Ihr stammt alle vier aus kleinen Dörfern in der Rhön oder dem Spessart und seid irgendwann nach Nürnberg gezogen. Inwiefern verbindet euch das?
Als ich 17 war, hatte ich mit Jan schon eine Band in dem Ort Premich, aus dem ich komme. Er kommt ja aus dem Nachbarort Stralsbach. In dieser Band hat damals auch Dominik Müller Gitarre gespielt, der sich aktuell um das Artwork von MAFFAI kümmert. Unsere Jugendband hieß INVISIBLE UMBRELLA, das war eine Screamo-Band mit der wir einige Shows im Immerhin in Würzburg gespielt haben. Jan ist dann nach Nürnberg gezogen und ich bin ihm später zum Studieren gefolgt. Dann kam irgendwann Simon, der eigentlich in einer Band namens GODZILLA WAS A FRIEND OF MINE aus Hammelburg spielt. Bei denen habe ich auch schon mal am Bass ausgeholfen. Jan hat dann über mich Mike kennen gelernt, mit dem ich gemeinsam bei der Stoner-Band CANNAHANN bin. Mike kommt ja auch aus der Rhön, aus Hohenroth. Wir kannten uns also alle schon von vorherigen Bands in der unterfränkischen Provinz.

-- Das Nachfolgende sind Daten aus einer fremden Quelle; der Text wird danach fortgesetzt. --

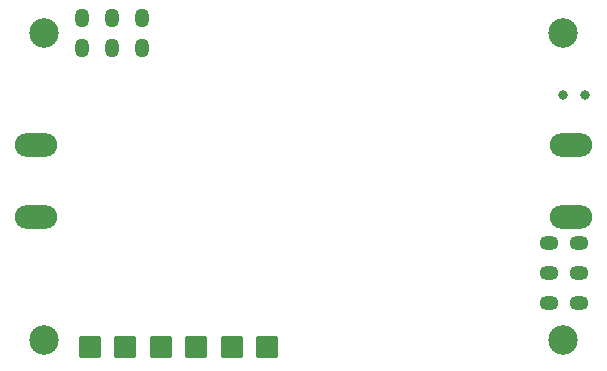
<source format=gbr>
%TF.GenerationSoftware,Altium Limited,Altium Designer,20.1.8 (145)*%
G04 Layer_Color=16711935*
%FSLAX45Y45*%
%MOMM*%
%TF.SameCoordinates,7C767931-0862-4B48-A7A2-9337087A75ED*%
%TF.FilePolarity,Negative*%
%TF.FileFunction,Soldermask,Bot*%
%TF.Part,Single*%
G01*
G75*
%TA.AperFunction,ComponentPad*%
%ADD32O,1.60000X1.25000*%
%ADD33O,1.25000X1.60000*%
%TA.AperFunction,ViaPad*%
%ADD42O,3.60000X2.00000*%
%TA.AperFunction,WasherPad*%
%ADD43C,2.50000*%
%TA.AperFunction,ComponentPad*%
%ADD44C,0.80000*%
G04:AMPARAMS|DCode=45|XSize=1.9mm|YSize=1.9mm|CornerRadius=0.14mm|HoleSize=0mm|Usage=FLASHONLY|Rotation=0.000|XOffset=0mm|YOffset=0mm|HoleType=Round|Shape=RoundedRectangle|*
%AMROUNDEDRECTD45*
21,1,1.90000,1.62000,0,0,0.0*
21,1,1.62000,1.90000,0,0,0.0*
1,1,0.28000,0.81000,-0.81000*
1,1,0.28000,-0.81000,-0.81000*
1,1,0.28000,-0.81000,0.81000*
1,1,0.28000,0.81000,0.81000*
%
%ADD45ROUNDEDRECTD45*%
G04:AMPARAMS|DCode=46|XSize=1.9mm|YSize=1.9mm|CornerRadius=0.23mm|HoleSize=0mm|Usage=FLASHONLY|Rotation=180.000|XOffset=0mm|YOffset=0mm|HoleType=Round|Shape=RoundedRectangle|*
%AMROUNDEDRECTD46*
21,1,1.90000,1.44000,0,0,180.0*
21,1,1.44000,1.90000,0,0,180.0*
1,1,0.46000,-0.72000,0.72000*
1,1,0.46000,0.72000,0.72000*
1,1,0.46000,0.72000,-0.72000*
1,1,0.46000,-0.72000,-0.72000*
%
%ADD46ROUNDEDRECTD46*%
D32*
X4580860Y1125020D02*
D03*
Y871020D02*
D03*
Y617020D02*
D03*
X4834860D02*
D03*
Y871020D02*
D03*
Y1125020D02*
D03*
D33*
X1135263Y2774187D02*
D03*
X881263D02*
D03*
X627263D02*
D03*
Y3028187D02*
D03*
X881263D02*
D03*
X1135263D02*
D03*
D42*
X232500Y1345042D02*
D03*
X4767500D02*
D03*
Y1955020D02*
D03*
X232500D02*
D03*
D43*
X300000Y300000D02*
D03*
X4700000D02*
D03*
Y2900000D02*
D03*
X300000D02*
D03*
D44*
X4880016Y2380000D02*
D03*
X4700016D02*
D03*
D45*
X2190834Y241300D02*
D03*
X1290834D02*
D03*
X1590834D02*
D03*
X1890834D02*
D03*
D46*
X690880D02*
D03*
X990880D02*
D03*
%TF.MD5,91978e10c12eaa83f9a3c7260dbd641c*%
M02*

</source>
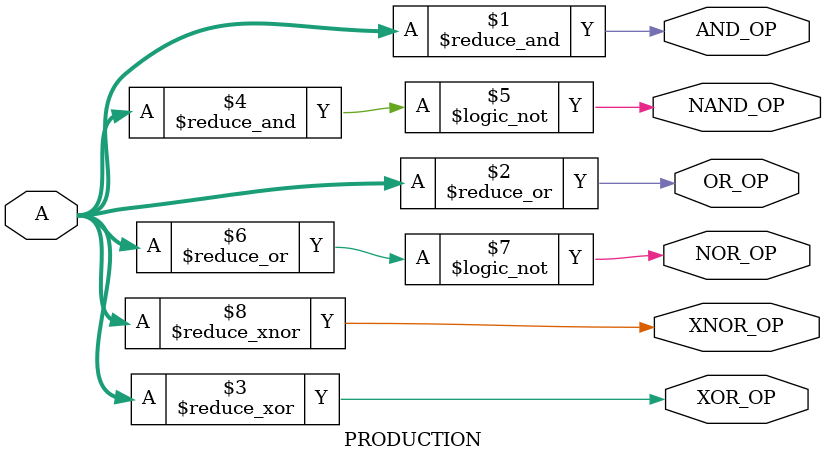
<source format=v>
module PRODUCTION(A, AND_OP, OR_OP, XOR_OP, NAND_OP, NOR_OP, XNOR_OP);
    input [2:0] A;
    output AND_OP, OR_OP, XOR_OP, NAND_OP, NOR_OP, XNOR_OP;

    assign AND_OP = &A;
    assign OR_OP = |A;
    assign XOR_OP = ^A;
    assign NAND_OP = ~&A;
    assign NOR_OP = ~|A;
    assign XNOR_OP = ^~A;
endmodule
</source>
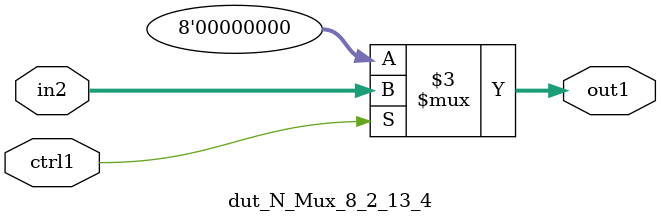
<source format=v>

`timescale 1ps / 1ps


module dut_N_Mux_8_2_13_4( in2, ctrl1, out1 );

    input [7:0] in2;
    input ctrl1;
    output [7:0] out1;
    reg [7:0] out1;

    
    // rtl_process:dut_N_Mux_8_2_13_4/dut_N_Mux_8_2_13_4_thread_1
    always @*
      begin : dut_N_Mux_8_2_13_4_thread_1
        case (ctrl1) 
          1'b1: 
            begin
              out1 = in2;
            end
          default: 
            begin
              out1 = 8'd000;
            end
        endcase
      end

endmodule



</source>
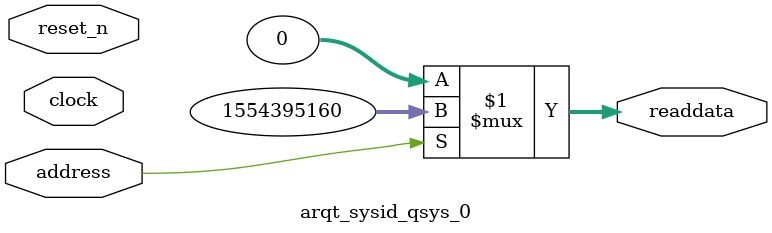
<source format=v>

`timescale 1ns / 1ps
// synthesis translate_on

// turn off superfluous verilog processor warnings 
// altera message_level Level1 
// altera message_off 10034 10035 10036 10037 10230 10240 10030 

module arqt_sysid_qsys_0 (
               // inputs:
                address,
                clock,
                reset_n,

               // outputs:
                readdata
             )
;

  output  [ 31: 0] readdata;
  input            address;
  input            clock;
  input            reset_n;

  wire    [ 31: 0] readdata;
  //control_slave, which is an e_avalon_slave
  assign readdata = address ? 1554395160 : 0;

endmodule




</source>
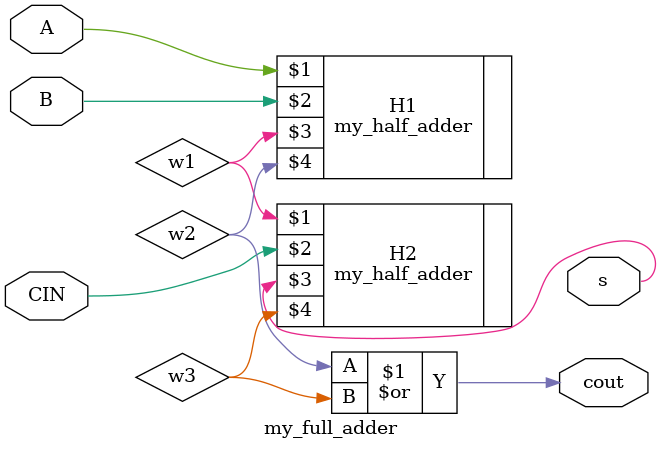
<source format=v>
module my_full_adder(A,B,CIN,s,cout);
input A,B,CIN;
output s,cout;
wire w1,w2,w3;
my_half_adder   H1(A,B,w1,w2);
my_half_adder   H2(w1,CIN, s,w3);
or		o1(cout,w2,w3);
endmodule
</source>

Gibt’s diese anderen Bands noch oder seid ihr noch woanders aktiv?
Bei CANNAHANN geht gerade gar nichts. Wir befinden uns aktuell in einer Art Langzeitwinterschlaf. Keine Ahnung, ob da noch mal was passiert. Das liegt aber nicht an MAFFAI, sondern daran, dass zwei Bandmitglieder Väter geworden sind. Meine andere Band PAULINCHEN BRENNT, die eher experimentell angelegt ist, gibt es noch. Allerdings hat uns Corona voll ausgebremst. Unser Drummer wohnt in Leipzig und wir arbeiten ganz anders als MAFFAI. Wir entwickeln die Songs im Proberaum. Eigentlich hatten wir schon einen Studiotermin gebucht, den mussten wir aber canceln. Da gibt es jede Menge neue Songs, aber es wird wohl noch dauern, bis die herauskommen. Vermutlich werden wir erst Ende des Jahres weitermachen. Dann gibt es noch SOMEWHERE UNDERWATER, die Band, in der Jan unter anderem mit Florian von HEIM aus Bamberg zusammenspielt, die es ja leider nicht mehr gibt.

Habt ihr Pläne mit MAFFAI für den Rest des Jahres?
Für den Sommer haben wir eine Handvoll Shows geplant. Abgesehen davon warten wir ab, wie sich der Herbst entwickelt, ob man da Konzerte spielen kann. Und nächstes Jahr im Frühjahr soll es dann auf jeden Fall eine ordentliche Tour geben.